Ha arada bir özel okuldan aradılar. Kızımın geçen pazar girdiği bursluluk sınavının sonucu açıklanmış. Gidip öğrenebilirmişim. Perşembe için sözleştik. Peşin peşin söyledim. Deneme amaçlı girdi. Daha LGS sınavı var önünde. Erken indirim fırsatlarıyla ilgili görüşmek istemiyorum. Sadece sonucu öğreneceğim. Tam o zamanlar, biliyorum, bankalardan gelen bildirimlerden. Geçen sene %90 eğitim bursuna rağmen yemek, kitap vb yan kalemler nedeniyle kredi kartı limitimi arttırmak zorunda kalışım aklımda. Veliler de bahsediyor fahiş artışlardan. Lisede büyük ihtimalle devlet okulunda olacak kızım. Geride kalacak zorunlu yemek ücreti, normalin hayli üstünde servis parası...

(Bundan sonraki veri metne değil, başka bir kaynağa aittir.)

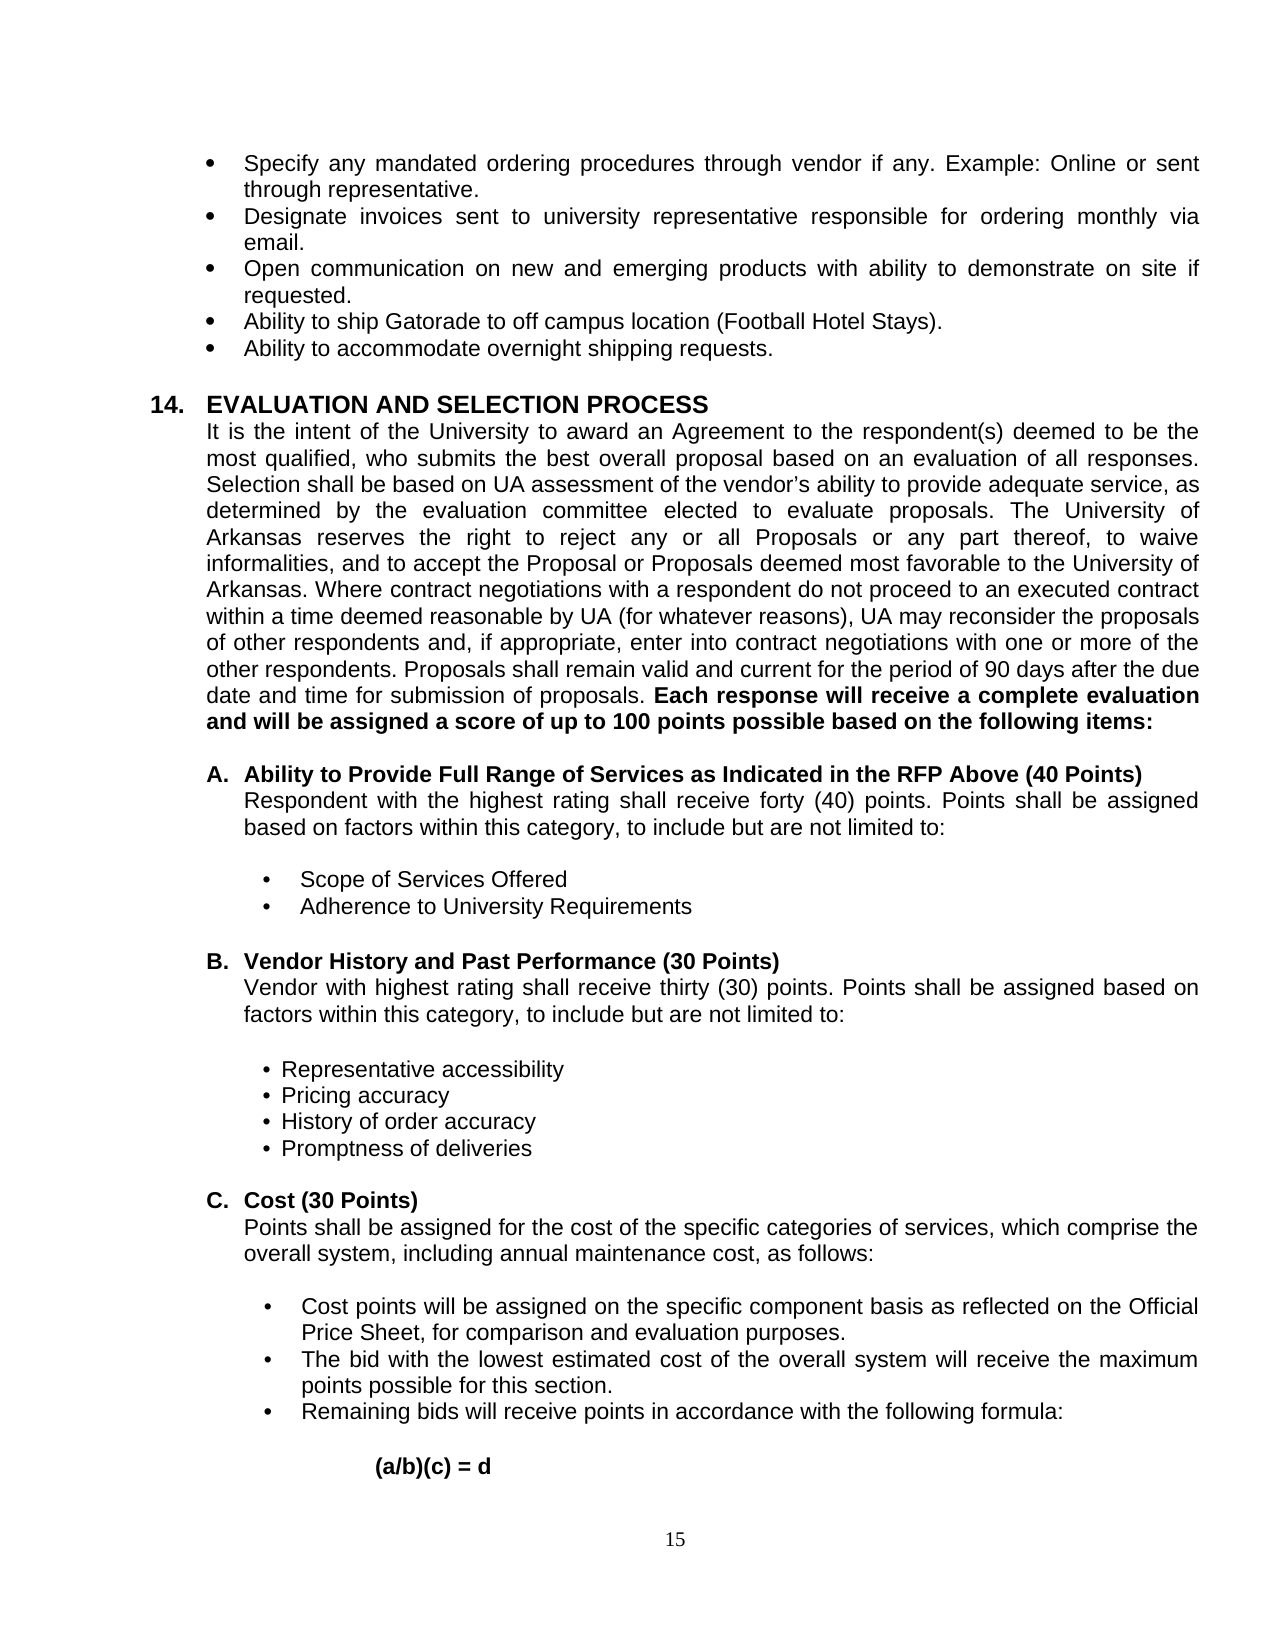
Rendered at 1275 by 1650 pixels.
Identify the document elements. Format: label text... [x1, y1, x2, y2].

list Vendor History and Past Performance (30 Points) [206, 948, 1200, 974]
list Ability to ship Gatorade to off campus location (Football Hotel Stays). [206, 308, 1200, 334]
list Respondent with the highest rating shall receive forty (40) points. Points shall be assigned based on factors within this category, to include but are not limited to: [244, 787, 1200, 840]
list Ability to accommodate overnight shipping requests. [206, 334, 1200, 361]
list Promptness of deliveries [262, 1135, 1200, 1161]
list History of order accuracy [262, 1108, 1200, 1135]
list Remaining bids will receive points in accordance with the following formula: [263, 1398, 1200, 1424]
list Pricing accuracy [262, 1082, 1200, 1108]
list Cost points will be assigned on the specific component basis as reflected on the Official Price Sheet, for comparison and evaluation purposes. [263, 1293, 1200, 1346]
list Cost (30 Points) [206, 1187, 1200, 1214]
text Vendor with highest rating shall receive thirty (30) points. Points shall be assigned based on factors within this category, to include but are not limited to: [244, 974, 1200, 1027]
text It is the intent of the University to award an Agreement to the respondent(s) deemed to be the most qualified, who submits the best overall proposal based on an evaluation of all responses. Selection shall be based on UA assessment of the vendor’s ability to provide adequate service, as determined by the evaluation committee elected to evaluate proposals. The University of Arkansas reserves the right to reject any or all Proposals or any part thereof, to waive informalities, and to accept the Proposal or Proposals deemed most favorable to the University of Arkansas. Where contract negotiations with a respondent do not proceed to an executed contract within a time deemed reasonable by UA (for whatever reasons), UA may reconsider the proposals of other respondents and, if appropriate, enter into contract negotiations with one or more of the other respondents. Proposals shall remain valid and current for the period of 90 days after the due date and time for submission of proposals. Each response will receive a complete evaluation and will be assigned a score of up to 100 points possible based on the following items: [169, 418, 1200, 734]
list Ability to Provide Full Range of Services as Indicated in the RFP Above (40 Points) [206, 761, 1200, 787]
list The bid with the lowest estimated cost of the overall system will receive the maximum points possible for this section. [263, 1346, 1200, 1398]
list Specify any mandated ordering procedures through vendor if any. Example: Online or sent through representative. [206, 150, 1200, 203]
list Designate invoices sent to university representative responsible for ordering monthly via email. [206, 203, 1200, 255]
list Representative accessibility [262, 1056, 1200, 1082]
text Points shall be assigned for the cost of the specific categories of services, which comprise the overall system, including annual maintenance cost, as follows: [244, 1214, 1200, 1266]
list Scope of Services Offered [262, 866, 1200, 893]
list Open communication on new and emerging products with ability to demonstrate on site if requested. [206, 255, 1200, 308]
list Adherence to University Requirements [262, 893, 1200, 919]
text 14. EVALUATION AND SELECTION PROCESS [150, 389, 1200, 418]
text (a/b)(c) = d [301, 1453, 1200, 1480]
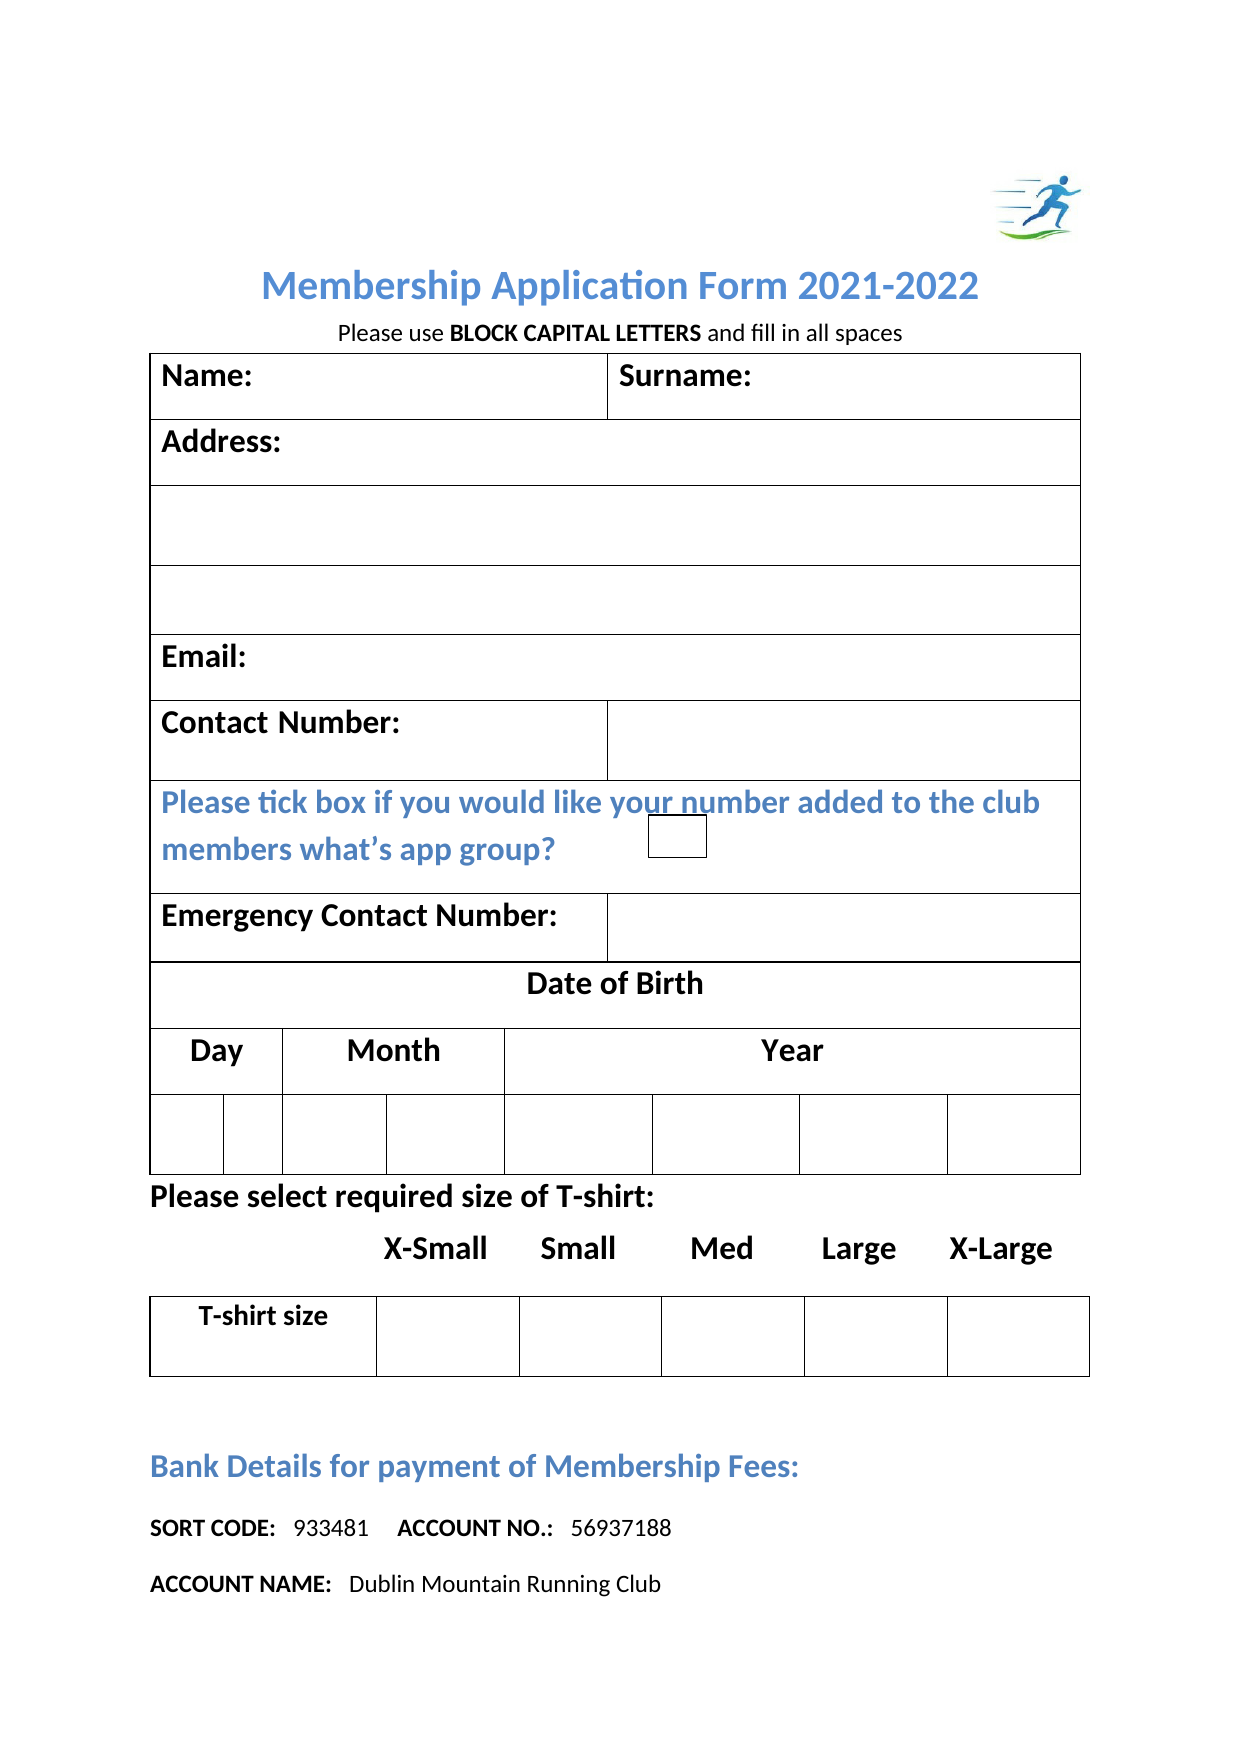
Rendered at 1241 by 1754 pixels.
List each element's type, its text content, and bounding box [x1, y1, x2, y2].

Arada öğle yemeğini getiren kadını gördüm. Kolaylıklar diledim kendisine. Bir hasta geldi kapıdan bir telaş. Devlette çektiremediği dişleriyle ilgili. Gelecek öğleden sonra.
Böyle geçti sabahım. Öğle tatilimin bitmesine 24 dakik kaldı. Bir sade Türk kahvesi içer, biraz Diplomat solitaire oynarım. Sonra çalışmaya devam!
Senin sabahın nasıl geçti? Ya da her ne vakitte okuyorsan...
Ekmek kalmamış. Pasta bulamadık. :))
YanıtlaSilBiz de kızımla evdeyiz. Kendisi hasta bir Diva rollerinde salonda yatıyor, sesli kitap dinliyor. Ben danışan aldım sonra oturdum salon koltuğunun bir ucuna, amaaaan dedim sal gitsin. Halbuki ne umutlarım vardı bugüne dair.. Sana mektup yazacaktım mesela, 1 numarada bu vardı. Yarına kaldı...
Öğleden sonra, hava çok güzel olduğu için, oğlumla dışarıya parka gideceğiz, Diva evde kalsın. Gerisi rutin işte....
Özel okullar ve devlet okulları çok farklı mı? Bizim zamanımızda ne güzeldi devlet okulları.. Eğitimi de çok güçlüymüş, şimdi Alman liselerine bakıyorum da buradaki, sağ elle sol kulak tutturuluyor. Çocuğa önce çalışma yöntemlerini öğretmek lazım bence, en basit kuralları bilmiyorlar! Bir İngilizce eğitimi veriyorlar, şaka gibi.... Mızmız modumu kapatayım, bahar geliyor, ona odaklanayım :))
Geçmiş olsun Ceren. Çalışma alanını bir divayla paylaşmak zor olsa gerek ☺ Ah, evet, mektup hevesle bekliyorum. Kızım ilkokulu devlette okudu. Çok da memnun kaldı. Ortaokulda da devlet düşünüyorduk aslında ancak çok cazip 4 yıl geçerli bir eğitim bursu kazandı. Gitsin anası gibi İngilizce öğrensin diye düşündüm. Öğrendi ama İngilizceyi sevmiyor ☺ Lisede burslu da olsa özel okula gitmek istemiyor. O yüzden çok büyük ihtimalle liseyi devlet okulunda okuyacak.